Organizing a session for the SSA Annual Meeting is one of the best ways to make a splash in the global seismological community, so get your proposals ready. Submissions open in August, and you won’t want to miss this career-advancing opportunity.
“It’s a great way to get your name out and establish yourself in a particular research area,” says SSA 2024 Co-Chair Michael West. “It’s great personal publicity.”
It’s also an important way to ensure that the meeting serves the needs of members across the SSA community. “When you propose a session, you get to steer the science, and that really does impact who will attend,” West says, explaining that one session description can be the draw for many researchers worldwide who share the same scientific interests.
West looks forward to reviewing proposals with his fellow co-chair and University of Alaska Fairbanks colleague Carl Tape and encourages every member to submit one.
Where to start? If you’ve never organized a session before (or just want a few tips about the process), be sure to register for “General Advice for SSA Members and How to Convene a Session at the Annual Meeting,” an online mentoring session on Tuesday, 25 July at noon Pacific. SSA mentors Sean Ahdi (U.S. Geological Survey), Renate Hartog (University of Washington), German Prieto (Universidad Nacional de Colombia) and Elizabeth Vanacore (University of Puerto Rico at Mayagüez) will walk participants through the process and field questions in this one-hour session offered free of charge for all SSA members.

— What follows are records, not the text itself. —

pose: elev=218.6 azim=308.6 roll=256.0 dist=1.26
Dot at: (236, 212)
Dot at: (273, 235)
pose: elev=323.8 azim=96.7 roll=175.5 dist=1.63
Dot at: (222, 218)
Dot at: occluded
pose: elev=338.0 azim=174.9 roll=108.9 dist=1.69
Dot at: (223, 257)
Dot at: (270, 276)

That advice will include casting as wide a net as possible for the co-conveners that will join your session, looking beyond your institution and home country for members who are just starting their professional journeys as well as more senior members.
Daniel Trugman, the 2023 recipient of SSA’s Charles F. Richter Early-Award, says that convening requires careful thought and planning, but is well worth the effort. “Convening a session can be quite rewarding because you can help to build a community of scientists from around the world that are all interested in the same important problem. This can really help early-career researchers, or anyone, really, make connections to people you may not ordinarily meet, which can then catalyze new scientific directions, collaborations, funding opportunities.”
Need another reason to submit a session? “It’s fun,” West says. “You get to run the session. You get to choose how to introduce the topics, how to frame the discussions.” You feel a little extra confidence when you stride up to the meeting registration booth and say you’re a convener, he says. “It’s a title that carries some weight.”